Supply chain leaders must navigate and orchestrate across an ecosystem
Griswold is optimistic about the power of the supply chain to solve problems and notes, “If you look at our Top 25 companies, many of them will describe their supply chain as a competitive weapon, as a strategic differentiator, a mechanism that will drive innovation and support innovation.” These are strong words, evidenced by the progress detailed in Gartner’s Top 25 report.
Working with distributors, I have learned that every great idea requires an equally profound method. I discovered a powerful approach in an MIT Sloan Management Review article, The Future of Team Leadership Is Multimodal. Writing here, I apply the author’s guidance to lead the supply chain to reinvent itself by organizing hybrid work teams:
The most consequential B2B innovations result not from teams working within a company but from teams with members collaborating across companies;
The future of global and local supply chains can only arise from teams working in face-to-face meetings. Virtual meetings are necessary but can only monitor progress, not create it;
Innovating the supply chain requires a moonshot, meaning it can only be accomplished when supply chain companies come together to share resources, investments, and risks.
Your take?
Distributors are digitally transforming and buttressing their business models against the forces of disruption. Still, distributors' opportunity to help build a resilient, responsive, and regenerative supply chain lies in the future, not the present. Distributors must be heard, and collaboration is mandatory.

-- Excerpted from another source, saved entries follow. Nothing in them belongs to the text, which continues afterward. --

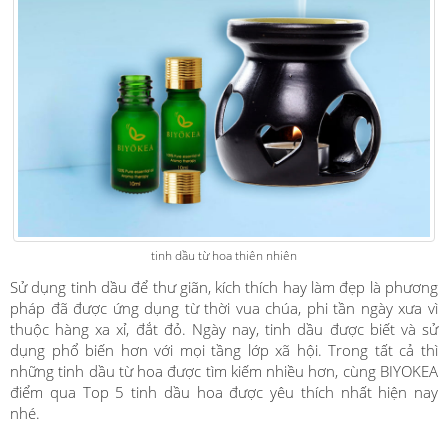
tinh dầu từ hoa thiên nhiên
Sử dụng tinh dầu để thư giãn, kích thích hay làm đẹp là phương
pháp đã được ứng dụng từ thời vua chúa, phi tần ngày xưa vì
thuộc hàng xa xỉ, đắt đỏ. Ngày nay, tinh dầu được biết và sử
dụng phổ biến hơn với mọi tầng lớp xã hội. Trong tất cả thì
những tinh dầu từ hoa được tìm kiếm nhiều hơn, cùng BIYOKEA
điểm qua Top 5 tinh dầu hoa được yêu thích nhất hiện nay
nhé.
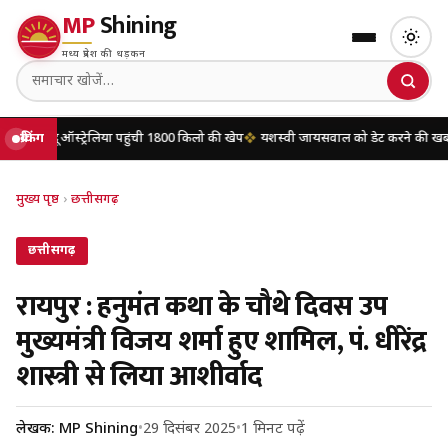
MP
Shining
मध्य प्रदेश की धड़कन
ट्रेलिया पहुंची 1800 किलो की खेप
ब्रेकिंग
यशस्वी जायसवाल को डेट करने की खबरों पर मृणाल ठा
मुख्य पृष्ठ
›
छत्तीसगढ़
छत्तीसगढ़
रायपुर : हनुमंत कथा के चौथे दिवस उप
मुख्यमंत्री विजय शर्मा हुए शामिल, पं. धीरेंद्र
शास्त्री से लिया आशीर्वाद
लेखक: MP Shining
•
29 दिसंबर 2025
•
1 मिनट पढ़ें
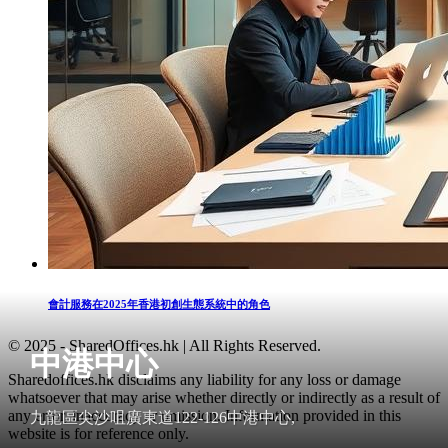
會計服務在2025年香港初創生態系統中的角色
© 2025 - SharedOffices.hk | All Rights Reserved.
中港中心
Sharedoffices.hk disclaims any liability for any loss or damage
whatsoever that may arise whether directly or indirectly as a result of
any error, inaccuracy or omission. Information provided in this
九龍區尖沙咀廣東道122-126中港中心,
website is for reference only.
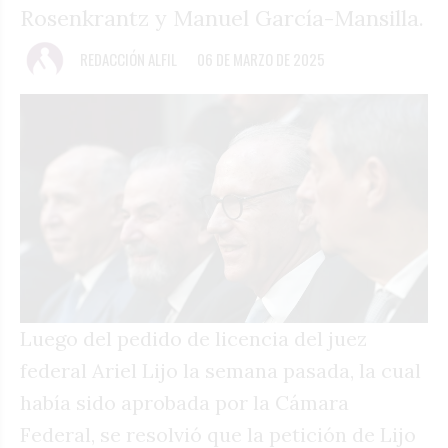
Rosenkrantz y Manuel García-Mansilla.
REDACCIÓN ALFIL
06 DE MARZO DE 2025
Luego del pedido de licencia del juez
federal Ariel Lijo la semana pasada, la cual
había sido aprobada por la Cámara
Federal, se resolvió que la petición de Lijo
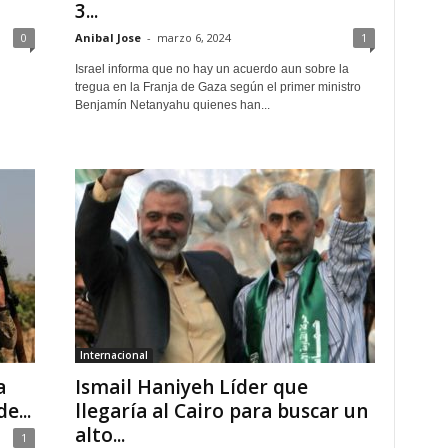
3...
0
Anibal Jose
-
marzo 6, 2024
1
Israel informa que no hay un acuerdo aun sobre la
tregua en la Franja de Gaza según el primer ministro
Benjamín Netanyahu quienes han...
Internacional
a
Ismail Haniyeh Líder que
e...
llegaría al Cairo para buscar un
alto...
1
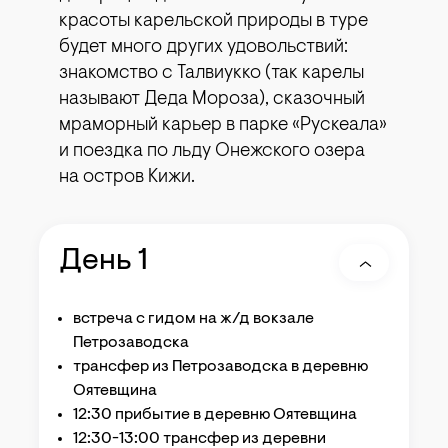
красоты карельской природы в туре
будет много других удовольствий:
знакомство с Талвиукко (так карелы
называют Деда Мороза), сказочный
мраморный карьер в парке «Рускеала»
и поездка по льду Онежского озера
на остров Кижи.
День 1
встреча с гидом на ж/д вокзале
Петрозаводска
трансфер из Петрозаводска в деревню
Оятевщина
12:30 прибытие в деревню Оятевщина
12:30-13:00 трансфер из деревни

Do you see distributors' role in leading the supply chain to its future? What are you doing? How can I help? Please share your comments below or reach me at mark.dancer@n4bi.com.
Absolutely. We some distributors that are non-competitive within the same industry already working together and sharing ideas to improve the supply chain. Sustainability is definitely a topic everyone is working on and are challenged with how best to start.